══ Dataset records ══

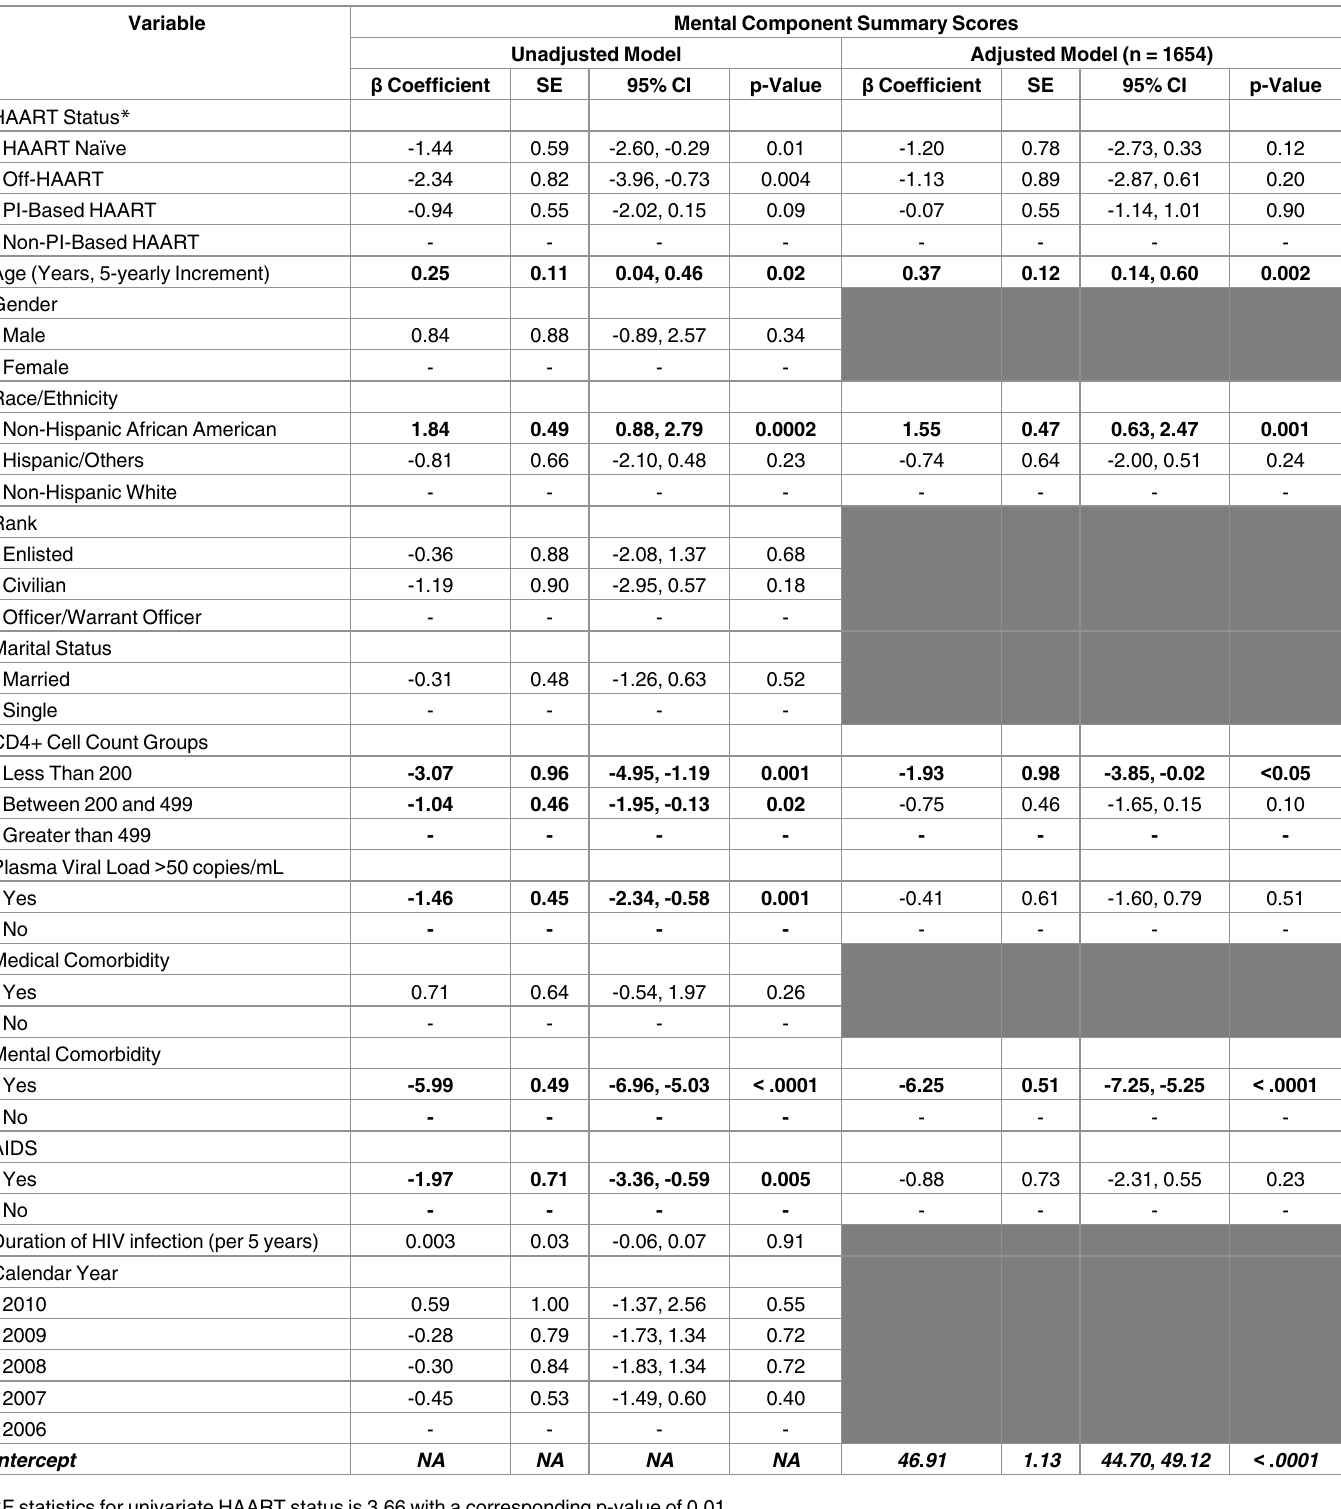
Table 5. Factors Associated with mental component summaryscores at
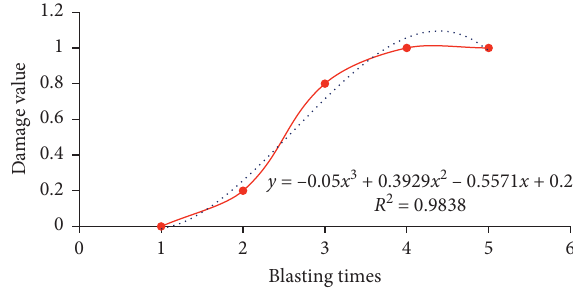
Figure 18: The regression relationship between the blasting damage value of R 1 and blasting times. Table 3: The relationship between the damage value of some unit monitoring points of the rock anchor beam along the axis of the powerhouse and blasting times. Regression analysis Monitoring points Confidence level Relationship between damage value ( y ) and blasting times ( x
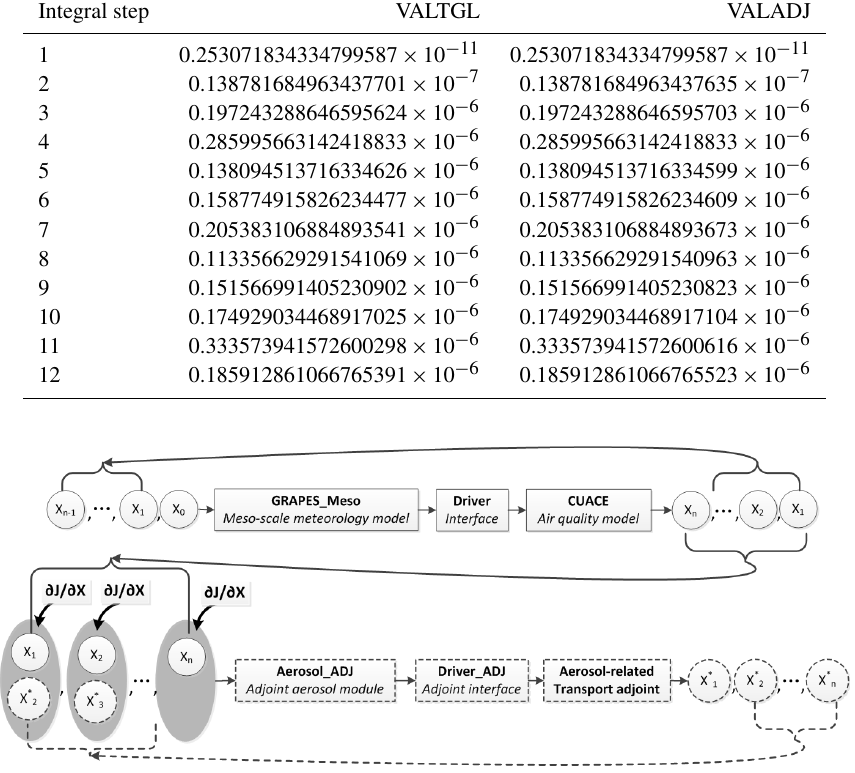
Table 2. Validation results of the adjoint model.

═══
══ Dataset records ══

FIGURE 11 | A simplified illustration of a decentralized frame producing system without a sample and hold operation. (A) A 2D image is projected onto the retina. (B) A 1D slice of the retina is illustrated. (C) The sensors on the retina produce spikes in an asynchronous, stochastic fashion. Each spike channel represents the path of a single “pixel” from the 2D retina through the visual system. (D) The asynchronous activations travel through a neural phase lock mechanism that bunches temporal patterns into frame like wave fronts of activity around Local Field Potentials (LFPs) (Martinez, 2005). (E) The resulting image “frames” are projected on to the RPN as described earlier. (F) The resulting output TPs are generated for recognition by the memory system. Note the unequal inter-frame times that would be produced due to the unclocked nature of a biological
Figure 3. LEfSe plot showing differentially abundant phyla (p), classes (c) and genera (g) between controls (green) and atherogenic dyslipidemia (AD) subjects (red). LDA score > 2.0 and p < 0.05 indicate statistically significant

═══

## Problem statement
Within the material above, the line with "FIGURE 11 |" opens the range and the line with "Figure 3. LEfSe" closes it; reproduce that range word for word.

## Task solution
FIGURE 11 | A simplified illustration of a decentralized frame producing system without a sample and hold operation. (A) A 2D image is projected onto the retina. (B) A 1D slice of the retina is illustrated. (C) The sensors on the retina produce spikes in an asynchronous, stochastic fashion. Each spike channel represents the path of a single “pixel” from the 2D retina through the visual system. (D) The asynchronous activations travel through a neural phase lock mechanism that bunches temporal patterns into frame like wave fronts of activity around Local Field Potentials (LFPs) (Martinez, 2005). (E) The resulting image “frames” are projected on to the RPN as described earlier. (F) The resulting output TPs are generated for recognition by the memory system. Note the unequal inter-frame times that would be produced due to the unclocked nature of a biological
Figure 3. LEfSe plot showing differentially abundant phyla (p), classes (c) and genera (g) between controls (green) and atherogenic dyslipidemia (AD) subjects (red). LDA score > 2.0 and p < 0.05 indicate statistically significant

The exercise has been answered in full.